Poulsbo police search for suspect responsible for slashing nearly a dozen Pride banners

POULSBO, Wash. — Poulsbo police are searching for the suspect responsible for slashing nearly a dozen Pride banners during Pride Month.


Poulsbo Police Chief Ron Harding told KIRO 7 News his officers first received calls about the vandalism on Saturday at about 3:45 p.m.

The banners were recently put up before the incident, Harding added.

There’s currently no evidence to indicate this was a hate crime, the chief said, but detectives believe this vandalism was motivated by hate.

Officers did not share any details on a possible suspect as of Monday.

If anyone has information that can help detectives find the person responsible for the damage, you’re asked to call 911.


KIRO 7 News spoke with Natalie Artemyeff, a board member of Poulsbo Pride, which helped the City of Poulsbo put up the banners for Pride month.

“It’s overwhelming. It was a real emotional roller coaster,” Artemyeff said. “It was devastating.”

Artemyeff said the banners were created after last year’s Pride flags, which were placed closer to the street, were stolen.

“More of them started disappearing. We started finding some of them on the side of the road. That sort of thing. We knew it was vandalism,” she said.

The colorful banners are aimed, in part, to support the youth within the LGBTQ community hoping to prevent youth suicide, Artemyeff told KIRO 7 News.

“These are much more than just banners. On the community level, this is a form of youth suicide prevention,” she shared. “This is support of a huge demographic of people who live here.”

KIRO 7 News also spoke with residents within the Poulsbo community about the damage.

“I feel angry. I feel frightened,” Pam Keeley, a resident, said. “When you see an act of violence like this, everybody feels impacted to some degree.”

Sandie Dickson, the owner of The Curious Child, said her surveillance video captured a person early Saturday morning that police believe is responsible for the vandalism.

“So upset, angry and disappointed and sad because they (banners) had only been up for 24 hours,” she said.

Dickson said the vandalism reminded her of last year’s alleged incident during Pride Month where someone from the community allegedly wrote a letter to businesses showing they did not support last year’s Pride flags.
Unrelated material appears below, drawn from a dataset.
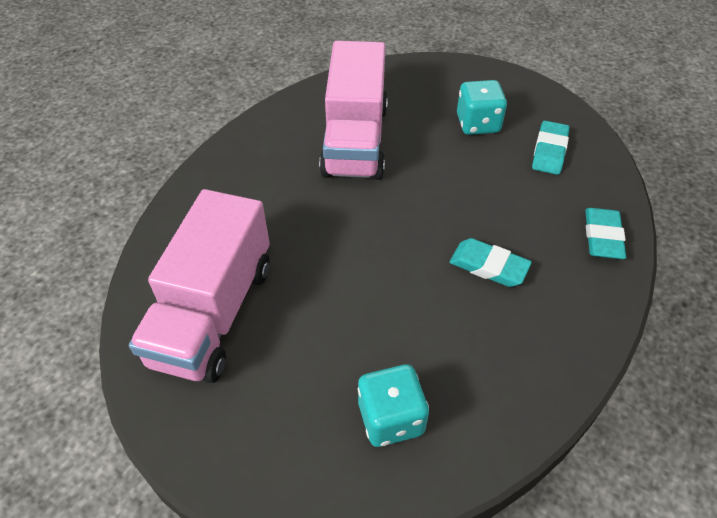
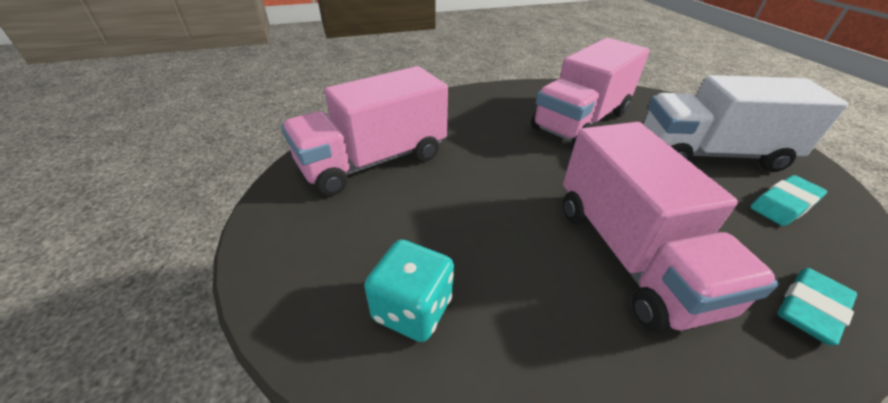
camera: 40 degrees right, 10 degrees down
turquoise eraser [450,238,532,287] -> pink truck [563,122,779,333]
turquoise dice [457,80,507,135] -> white truck [643,75,848,172]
Dickson said several workers at the store, who are part of the LGBTQ community, believe the slashed banners were motivated by hate.

“We’ve always been here. We’re always going to be here. We’re not going away. We’re really no different. We’re not hurting anybody, and we just want people to love and accept,” she said.

Artemyeff told KIRO 7 News that she did not want the banners to be taken down because she wanted people to see the stitching showing there is support for the LGBTQ community.

Logan, who lives in Poulsbo, saw the damage when he was walking down the street.

He stitched the slashed Pride banners back together on Saturday afternoon after purchasing pink yarn from a local yarn shop, he said.

“It made me a little sad because I know we had some issues getting approval for things like that in the past. And I was excited when I saw them at first, but when we walked up, they were all slashed,” he said.

“I just didn’t want to see them like that. I know something probably would’ve been done, but they might’ve been taken down. As the symbol for the flag, leaving them like that would have been a bad taste. More than anything, I wanted to make it shows we’re here. We aren’t going anywhere.”


KIRO 7 News reached out to Poulsbo Mayor Becky Erickson about the vandalism. We’re still waiting to hear back.

Britt Livdahl, a Poulsbo city councilmember, said the council had unanimously approved $3,500 for the banners and is planning to purchase new ones.

“The ones (council members) I have been able to speak to, the same feelings. We’re angry. We’re upset, disappointed in whatever a member of this community has decided to take this action, but we’re determined to not let it stop what we do,” she said. “We care as much as we always have, but maybe more. This continues to shed light on all of the work that is still needed.”